Photo courtesy of Airbus
Airbus A³, the advanced projects branch of Airbus Group based in Silicon Valley, is on track to have a full-size prototype of its electric autonomous air taxi, Vahana, take its first flight before the end of this year. Come 2020, the company hopes to launch a product demonstrator. In the midst of the Uber electric VTOL excitement, Airbus has been on the road, sharing Vahana’s progresses, at events including Uber’s Elevate Summit, the 2017 Nvidia GPU Technology Conference (GTC) and the Assn. for Unmanned Vehicle Systems International’s (AUVSI) Xponential.
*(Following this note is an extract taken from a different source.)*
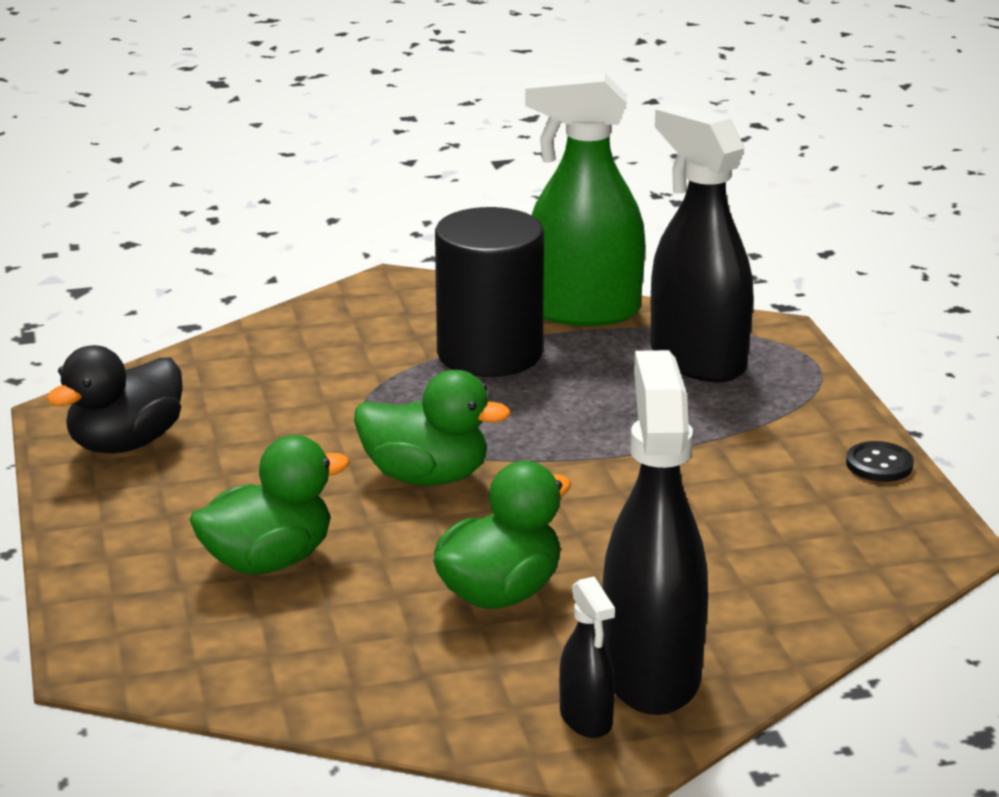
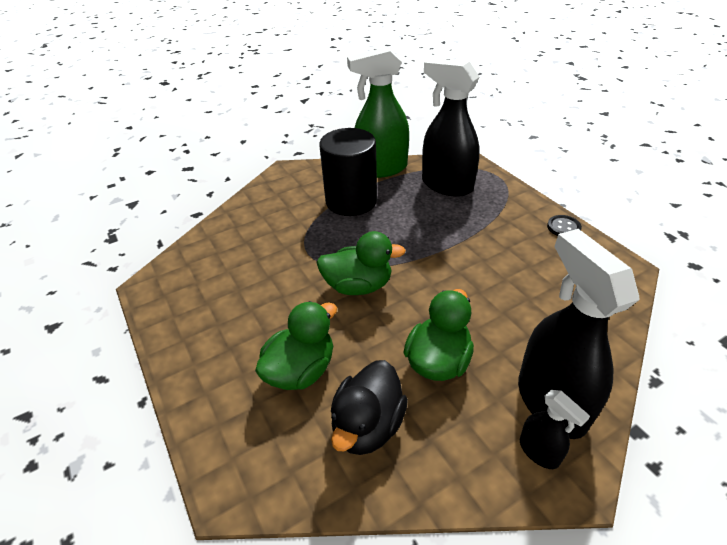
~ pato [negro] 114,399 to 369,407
Arne Stoschek, head of autonomous systems for Airbus A³, gave a presentation at GTC, updating attendees on computing technologies and impending flight operational challenges. He was also presented during the Uber summit in Dallas at the end of April. Vahana project lead Zach Lovering sat on a panel — which included Uber’s director of engineering for advanced programs, Mark Moore — to tell Vahana’s story during Xponential in Dallas May 10. The program is on track, they said, and electric urban air mobility is a cause to which the company is committed.
The presentations surround a Vahana team announcement of a contract with Portland, Oregon’s FlightHouse Engineering to design and manufacture the composite airframes for the Vahana demonstration vehicles. Although the project is on track, there are several more challenges to overcome before Vahana is fully operational.
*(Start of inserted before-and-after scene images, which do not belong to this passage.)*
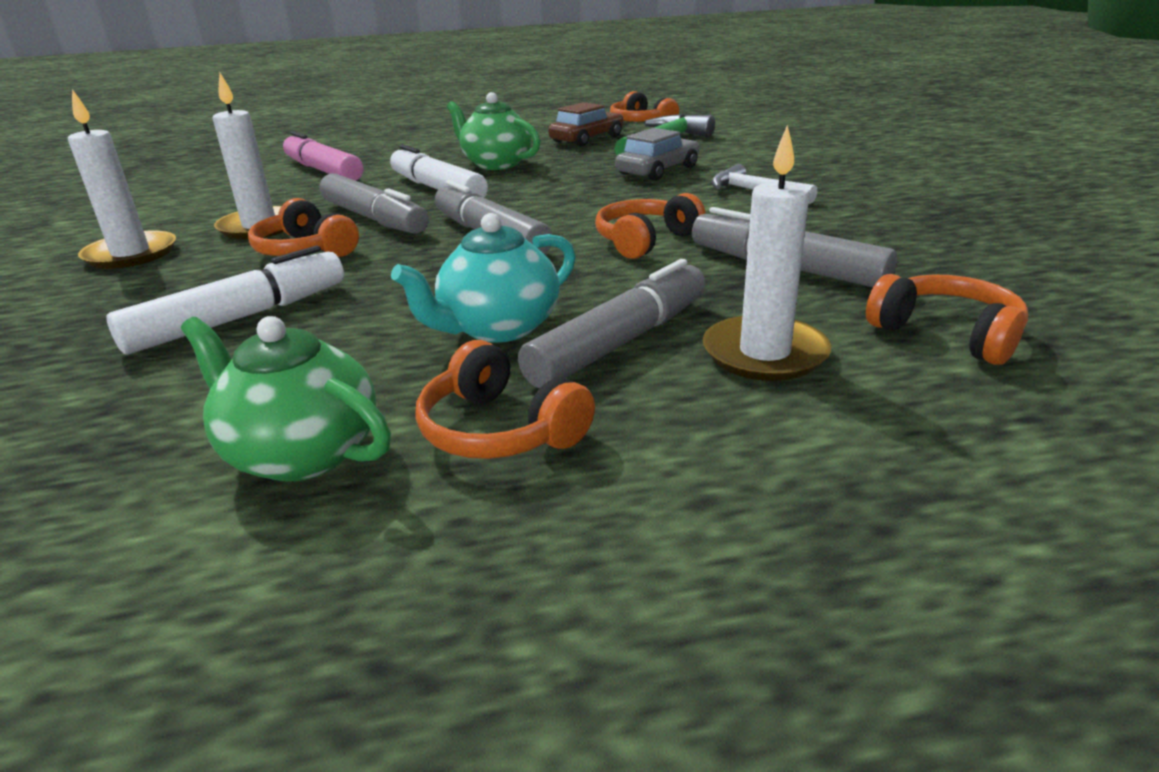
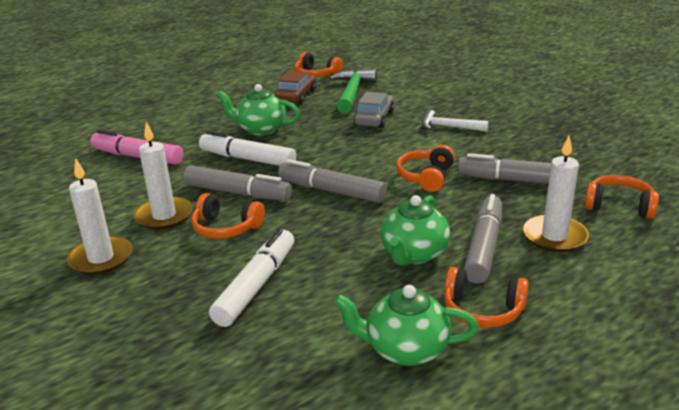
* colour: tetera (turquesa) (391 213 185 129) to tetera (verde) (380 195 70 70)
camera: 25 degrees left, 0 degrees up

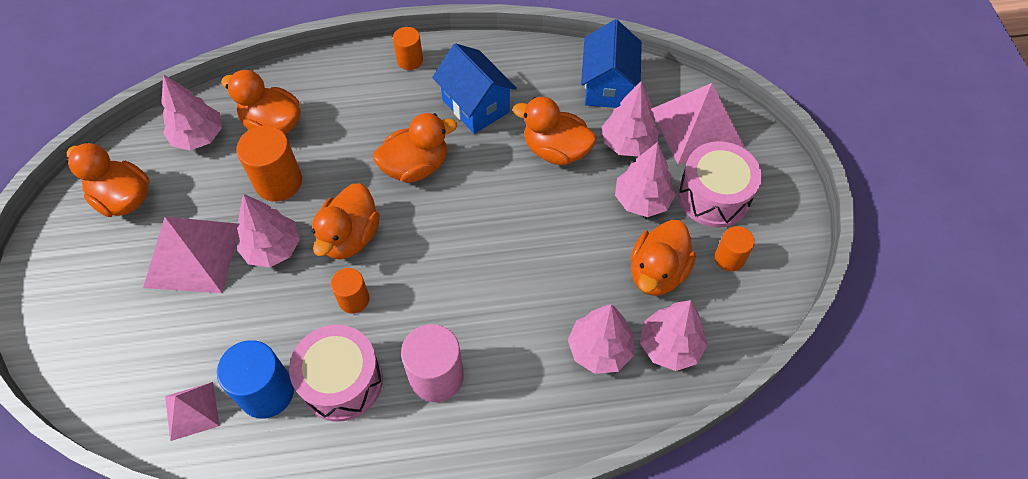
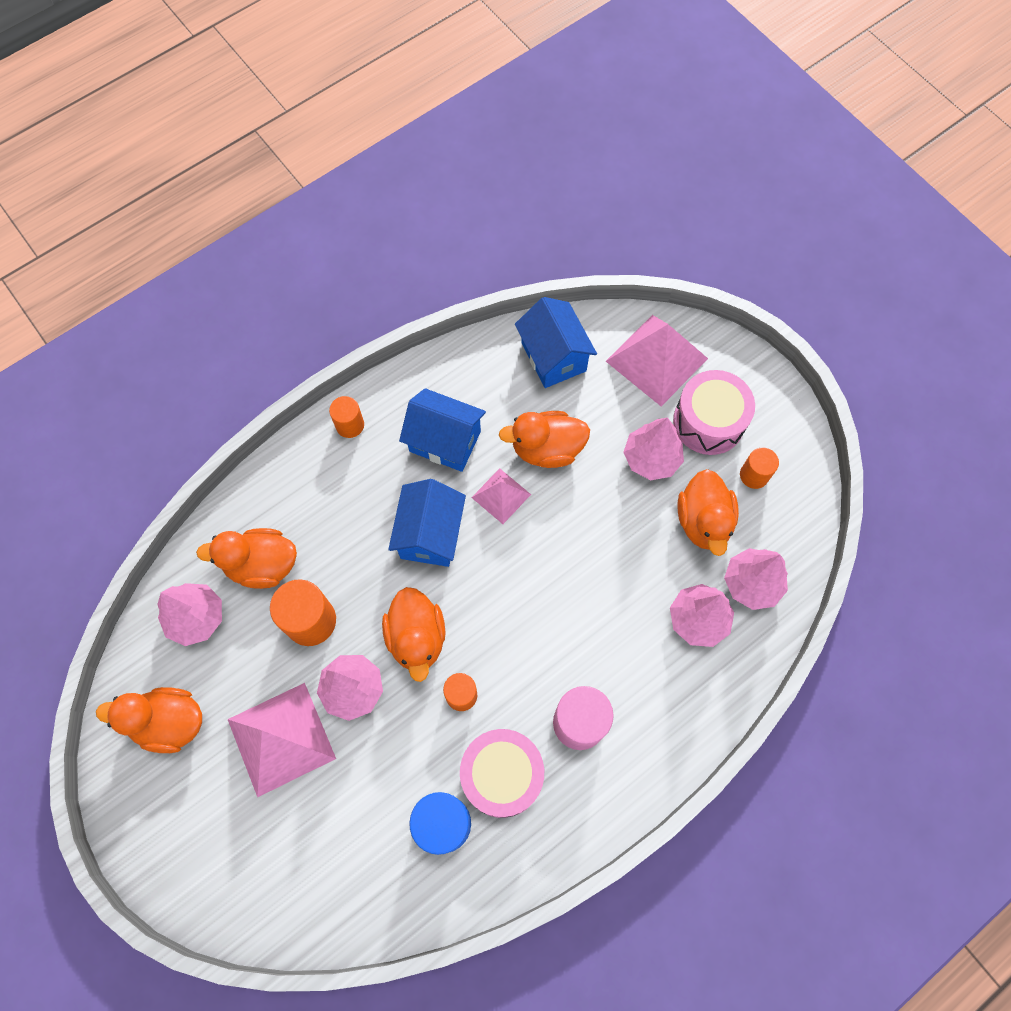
* missing: árbol (rosa) (602 82 58 75)
* exchanged: pato (naranja) (373 113 84 70) to casa (azul) (388 479 78 88)
* relocated: pirámide (rosa) (165 382 55 59) to (471 468 60 56)
camera: 30 degrees left, 10 degrees up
Rodin Lyasoff, CEO of A³, was recently quoted by Airbus Magazine, an internal company publication produced by Airbus Group, as stating that “many of the technologies needed, such as batteries, motors and avionics are most of the way there.” However, he noted that Vahana will require the use of sense-and-avoid technology, which he describes as “one of the bigger challenges” that the team needs to resolve.
Regulation is also an obstacle. A³ met with FAA officials during a workshop hosted by AUVSI to discuss two key regulatory challenges, including certification and air traffic management. Currently there is no clear certification path for autonomous passenger aircraft, and current air traffic regulations do not allow for beyond-line-of-sight operations without certain waivers (the FAA is currently facilitating projects to move this regulation along).
During the Uber summit, the FAA and General Aviation Manufacturers Assn. held a workshop on Part 23 certification, which both entities said they could conceive as a certification path for electric VTOL air taxis. That is also a path on which Moore has placed his confidence. But initially, Uber does not plan for participating vehicles to be fully autonomous.